In the words of Professor Alexander Ohtov, published in the most famous Russian financial newspaper Kommersant, the word "genocide", in the case of the extermination and expulsion of the peoples of Circassia, is justified. “To understand why we talk about genocide, we need to look at history. During the Russo-Caucasian War, Russian generals not only expelled the Circassians, but also physically destroyed them. Not only did they kill them in combat, but they burned hundreds of villages with civilians. They took no pity on either the children or the women or the elderly.

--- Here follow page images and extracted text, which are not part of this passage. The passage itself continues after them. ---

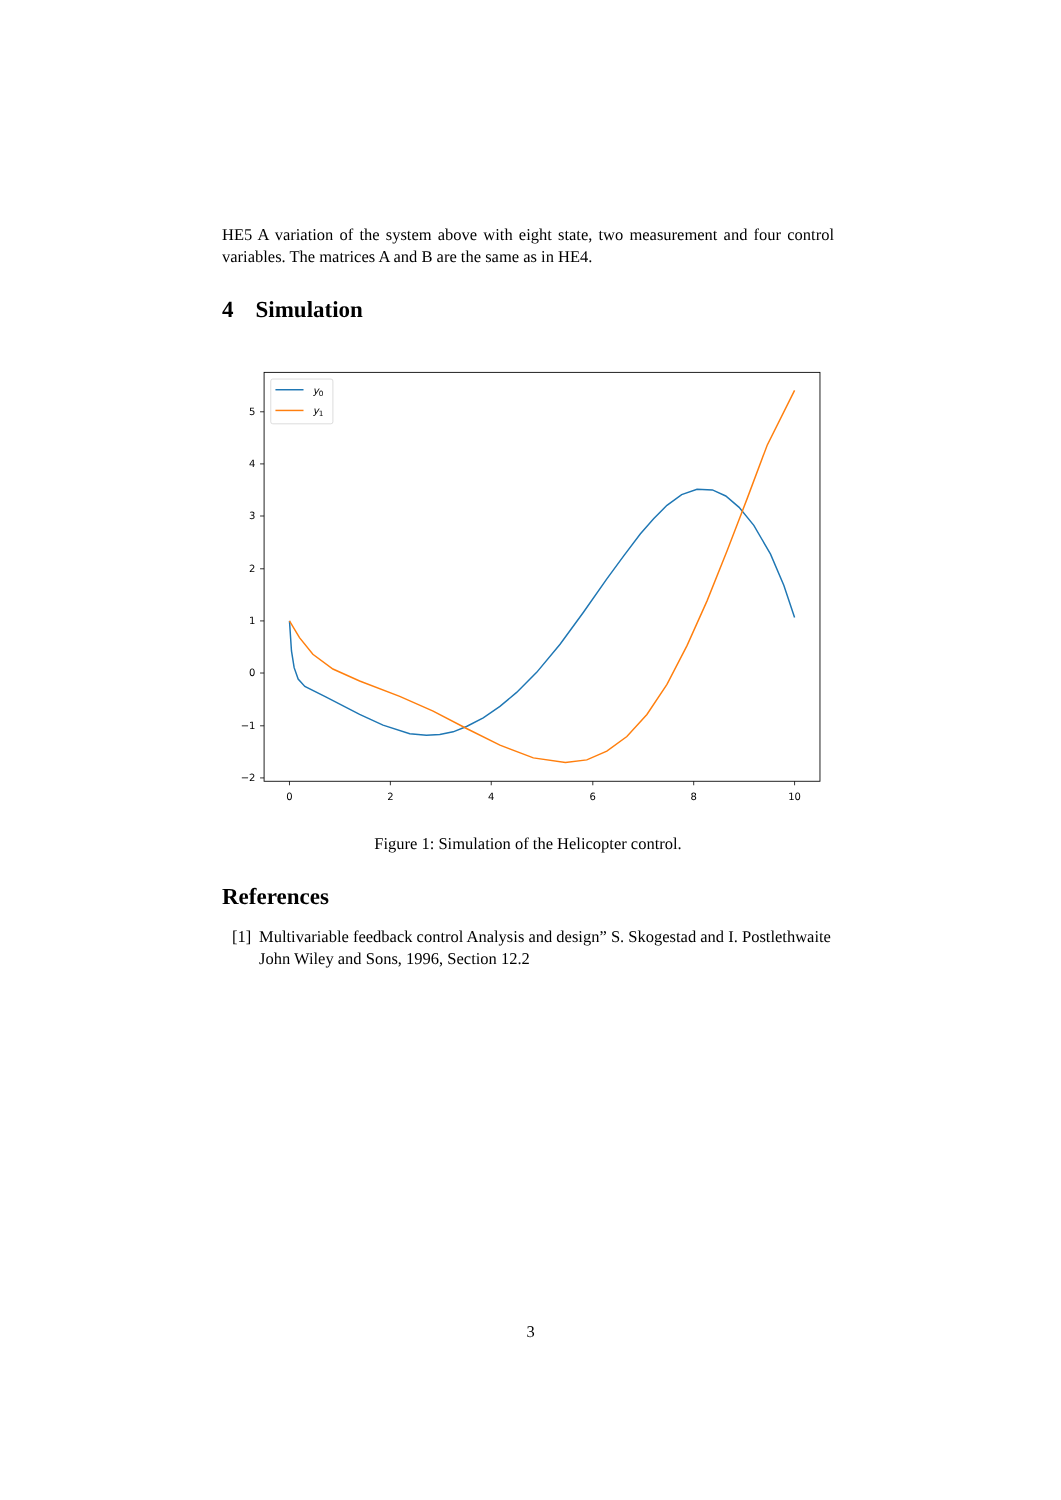HE5 A variation of the system above with eight state, two measurement and four control variables. The matrices A and B are the same as in HE4.
4 Simulation
5
4
3
2
1
0
−1
−2
0
2
4
6
8
10
y0
y1
Figure 1: Simulation of the Helicopter control.
References
[1] Multivariable feedback control Analysis and design” S. Skogestad and I. Postlethwaite John Wiley and Sons, 1996, Section 12.2
3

They killed and tortured them without distinction. Whole fields of ripe crops were burned, orchards felled, animals burned, so that the Circassians could not return to their homes. Massive destruction of the civilian population ... isn't that genocide? "1

Without peace ...

Last but not least is the fact that the Olympic Village of Sochi, according to the Circassians their ancient capital, was built according to the descendants of the exiles in the same place of the last battle, on May 21, 1864, after which the Russian victors were able begin the liquidation of the Circassian people.

In short, there is no doubt that, given the opportunity, Erdogan, self-proclaimed defender of the Tatars and other Muslim peoples of the former USSR and the former Tsarist Empire, will take the liberty of challenging Moscow also in Ukraine, after Libya, Syria. and the Caucasus.